(Collected data entries)
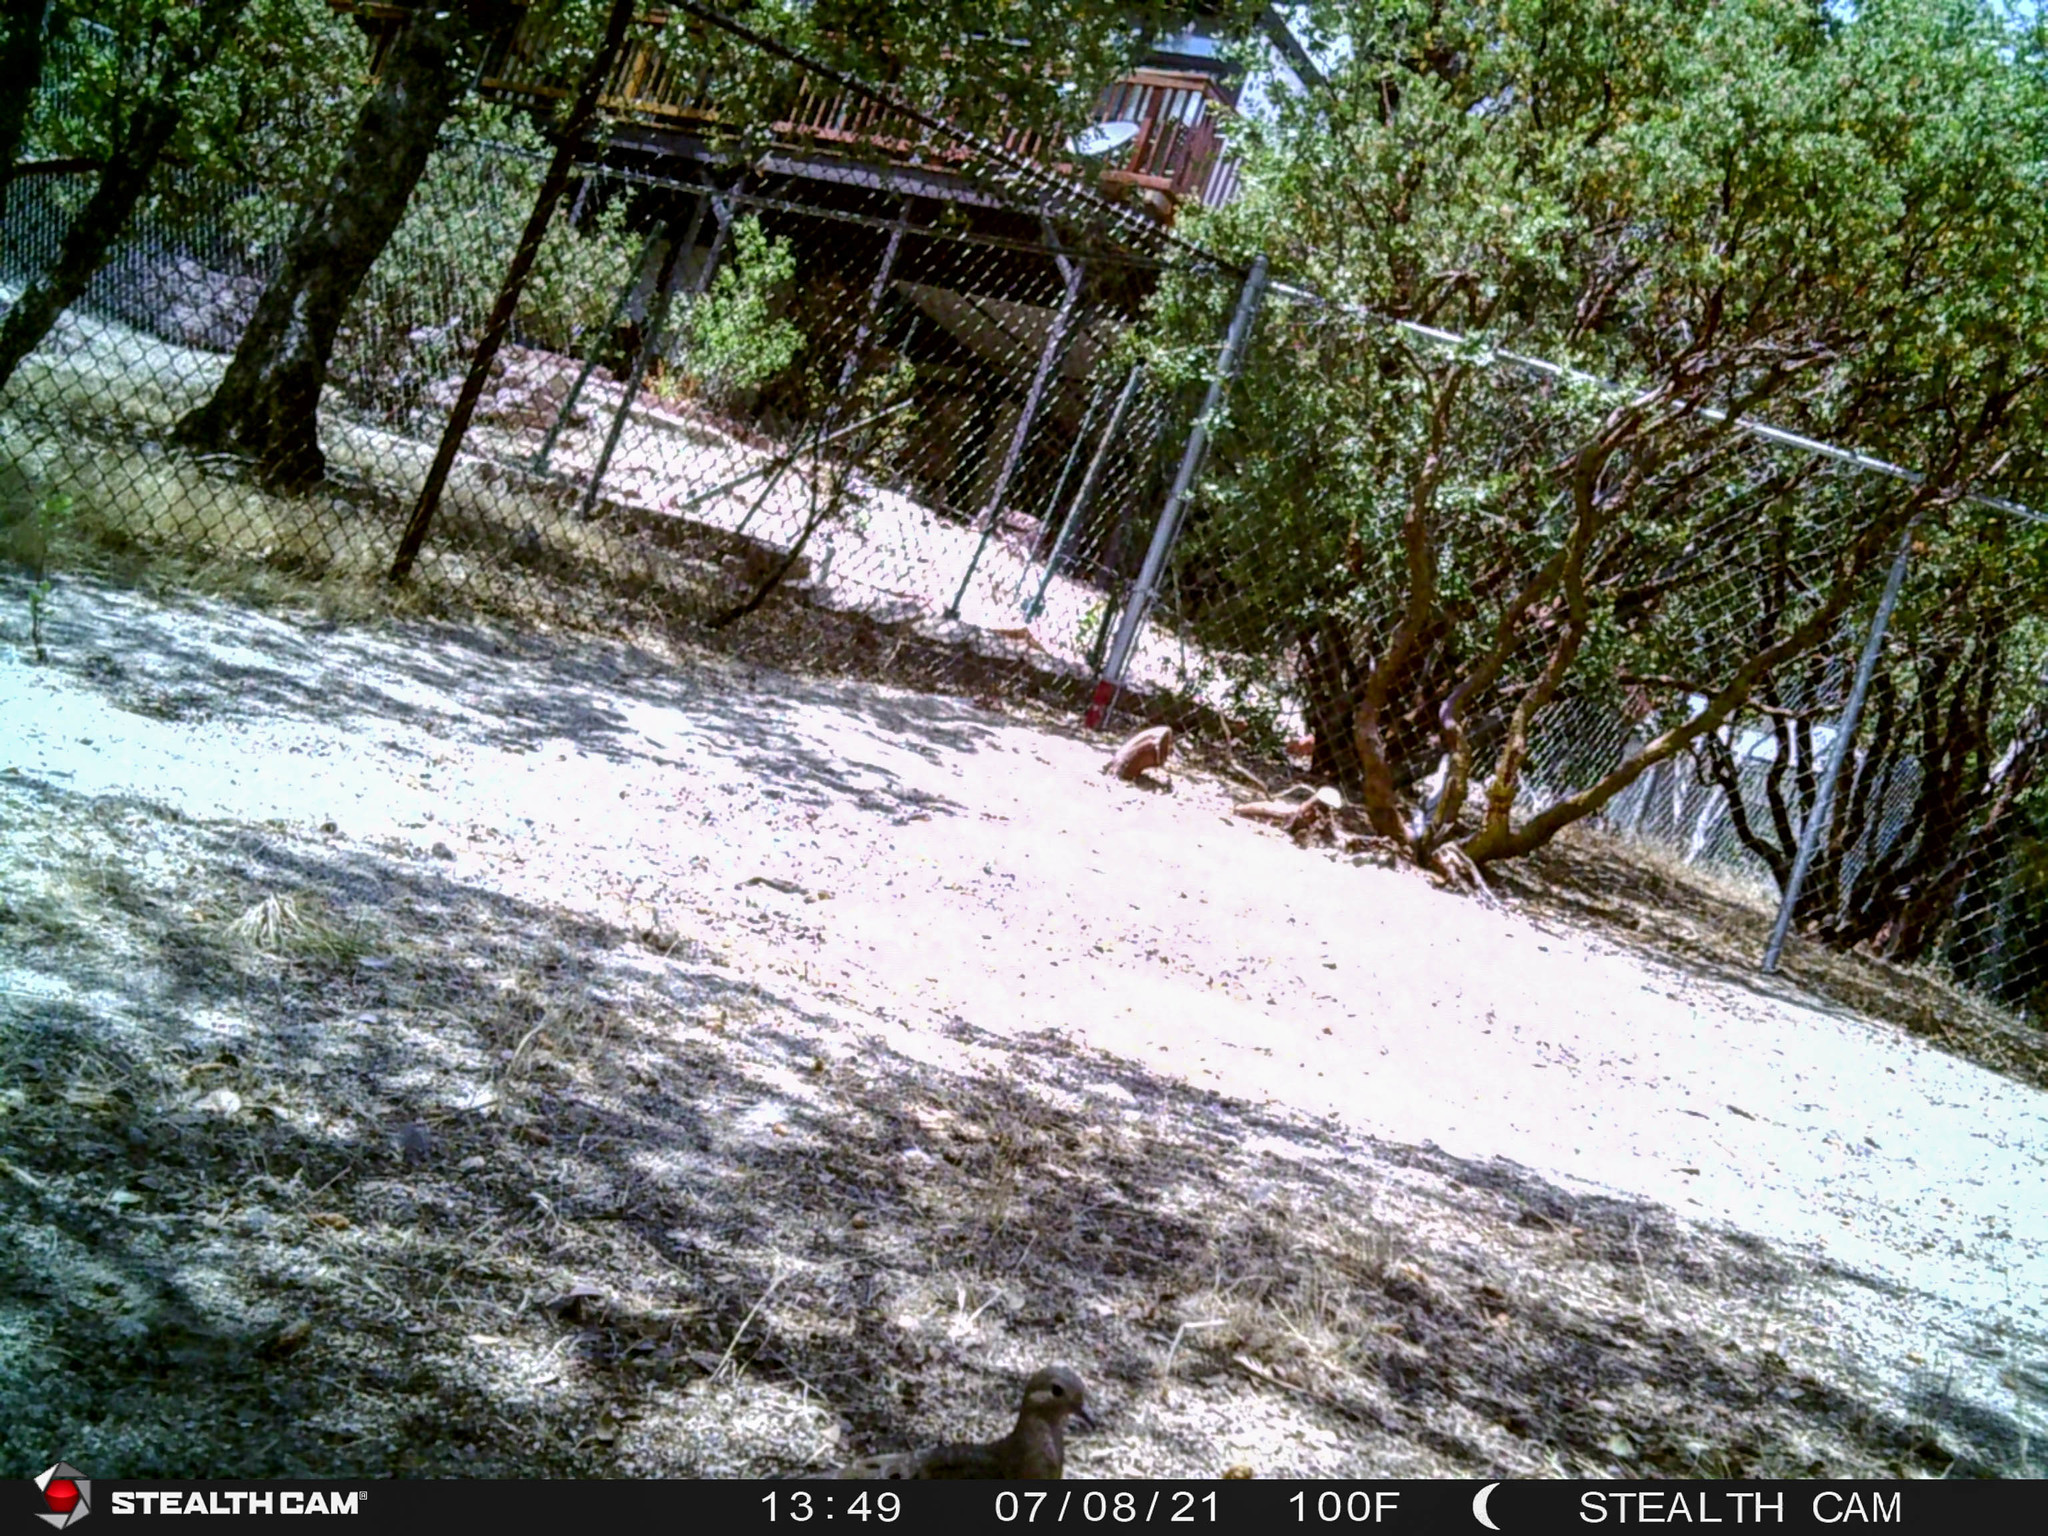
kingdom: Animalia
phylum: Chordata
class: Aves
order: Columbiformes
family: Columbidae
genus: Zenaida
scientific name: Zenaida macroura
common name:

• Required task
Copy out all the lines in the records without changing them, leaving out the pictures.

• Solution below
kingdom: Animalia
phylum: Chordata
class: Aves
order: Columbiformes
family: Columbidae
genus: Zenaida
scientific name: Zenaida macroura
common name:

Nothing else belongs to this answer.